Signal of things to come in 1943, RAF bombers reported the sinking of an Italian merchant vessel and damage to several others in the port at Palermo in Sicily.

And indicative of the desperate straits into which the British now feared India would soon pass, with the Japanese all but in command of all of Burma and thus, but for the tough mountain passes and few roads separating the countries, within striking distance by airplane at least of India, the Allies had agreed to return General Sir Archibald Wavell to his former position as commander-in-chief of the forces in India from his appointment in January as commander-in-chief of the forces in the Dutch East Indies, returning the latter to Dutch command. To what degree the move suggested the inevitable lost cause of the Indies and to what degree it hearkened the increased need of Wavell's diplomatic skills for uniting India's fighting forces and thus to dampen nationalistic spirit toward independence which otherwise might produce Fifth Column activity in support of the Japanese invaders promising independence from Britain, the reports could not distinguish of the moment.

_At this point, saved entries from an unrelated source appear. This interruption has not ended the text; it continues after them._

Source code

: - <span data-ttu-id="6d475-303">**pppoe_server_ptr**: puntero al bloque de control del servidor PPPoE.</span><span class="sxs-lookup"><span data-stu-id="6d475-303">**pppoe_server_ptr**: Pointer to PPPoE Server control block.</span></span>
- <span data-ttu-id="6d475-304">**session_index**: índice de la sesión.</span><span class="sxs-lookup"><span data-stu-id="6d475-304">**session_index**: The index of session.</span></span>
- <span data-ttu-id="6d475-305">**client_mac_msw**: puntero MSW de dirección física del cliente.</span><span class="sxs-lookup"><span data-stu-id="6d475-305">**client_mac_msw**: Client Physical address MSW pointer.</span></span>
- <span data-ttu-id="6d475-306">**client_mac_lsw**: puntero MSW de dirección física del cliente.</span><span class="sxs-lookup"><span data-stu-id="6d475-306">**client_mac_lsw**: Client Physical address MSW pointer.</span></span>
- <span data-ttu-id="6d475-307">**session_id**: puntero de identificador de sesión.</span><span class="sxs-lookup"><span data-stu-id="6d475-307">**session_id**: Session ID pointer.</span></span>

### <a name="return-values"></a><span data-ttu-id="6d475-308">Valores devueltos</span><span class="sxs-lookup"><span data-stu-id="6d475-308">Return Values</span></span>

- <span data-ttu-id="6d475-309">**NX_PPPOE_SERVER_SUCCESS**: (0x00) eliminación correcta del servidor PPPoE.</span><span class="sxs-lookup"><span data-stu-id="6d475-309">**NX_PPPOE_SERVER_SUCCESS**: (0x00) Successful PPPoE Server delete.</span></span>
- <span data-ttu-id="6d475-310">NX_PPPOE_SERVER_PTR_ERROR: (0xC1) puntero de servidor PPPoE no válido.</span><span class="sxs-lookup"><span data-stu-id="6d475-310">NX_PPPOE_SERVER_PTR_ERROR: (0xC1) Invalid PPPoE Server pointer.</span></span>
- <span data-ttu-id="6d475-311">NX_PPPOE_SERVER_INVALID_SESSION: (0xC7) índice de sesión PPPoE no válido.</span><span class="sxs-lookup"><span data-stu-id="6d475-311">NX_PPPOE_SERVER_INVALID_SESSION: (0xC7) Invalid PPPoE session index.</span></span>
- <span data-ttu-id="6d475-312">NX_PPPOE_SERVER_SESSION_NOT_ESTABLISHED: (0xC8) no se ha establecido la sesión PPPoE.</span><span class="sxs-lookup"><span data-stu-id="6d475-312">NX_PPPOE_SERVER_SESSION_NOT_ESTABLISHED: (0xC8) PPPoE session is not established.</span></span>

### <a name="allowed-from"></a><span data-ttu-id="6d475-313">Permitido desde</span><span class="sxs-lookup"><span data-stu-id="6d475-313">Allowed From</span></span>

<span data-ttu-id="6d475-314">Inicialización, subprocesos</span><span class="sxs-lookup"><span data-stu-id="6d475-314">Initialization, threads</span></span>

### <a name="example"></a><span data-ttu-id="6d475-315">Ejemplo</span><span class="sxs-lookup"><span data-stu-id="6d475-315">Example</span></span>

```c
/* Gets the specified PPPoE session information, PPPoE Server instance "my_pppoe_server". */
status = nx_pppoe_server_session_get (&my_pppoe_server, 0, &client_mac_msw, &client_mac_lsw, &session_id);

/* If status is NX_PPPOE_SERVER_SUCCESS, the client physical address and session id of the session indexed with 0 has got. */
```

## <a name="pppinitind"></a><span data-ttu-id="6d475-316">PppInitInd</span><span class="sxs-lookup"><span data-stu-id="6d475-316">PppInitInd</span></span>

The front page also reports that Brazil had formed a pact with the United States whereby assurances of defense against Axis attack and Lend-Lease aid would be provided, the latter to stimulate transportation of iron ore and production of rubber in exchange for supplies of the now dwindling commodities, rubber especially being in scarce supply with the loss of Malaya, former supplier of 90% of U.S. needs.

On the editorial page, The News declares "defense" a word verboten for the duration of the war. Presumably, though it does not elaborate, it opts for "offense" in its stead--anything, we assume, but "turtle".

The column also solemnly registers its opposition to civilians offering payment of $500 rewards to soldiers and sailors for special heroics, such as sinking submarines, that the only way to win the war was not through such gimmickry of privately offered incentive but rather through the sacrifice of blood. As foreboding as it sounded, the advice, learned from World War I, was accurately declarative of that which was to come for the ensuing three and a half years.

A letter writer, a patient at Morganton, writes that the insane asylum is not so bad as Tom Jimison had made it out to be in his January series of articles on the establishment. Among other salutary benefits, the patient contends, metrazol was performing wonders for the diseased minds habituating the place. Metrazol is the proprietary name for leptazol, which, by any other name, is a drug which stimulates respiratory and motor activity to the point that convulsions result. It was once thought that these convulsions were good to inhibit or control the process by which chemicals in the brain produce memory, thought thus ameliorative of psychiatric disorders, a process similar to the other archaic form of treatment along the same lines, shock therapy.

The patient also, among other opinions held certainly, attributes the high auto accident rate in North Carolina to "drunkenness and lewd women".

Not to mention being plain nuts and having memory traces erased by wunder-drugs such as leptazol.

"Well, officer, green means 'go', as I, and no doubt you, were taught. Therefore, when I saw the golf course, I had but one conclusion formed in my mind."

"No sir, the yellow grass would mean exercise caution but proceed anyway."

"What? You're just silly. There's no such thing as red grass."

"Yes, as a matter of fact, I got the par four on 9, through the water trap and over the sand completely on 10."

"Thank you, too. I am studying art at the community college night classes, and you're so right, the skid-marks between those two holes do appear to form the figure of a woman."

"No, she isn't. The trees form the top and skirt. You're just being downright naughty, now."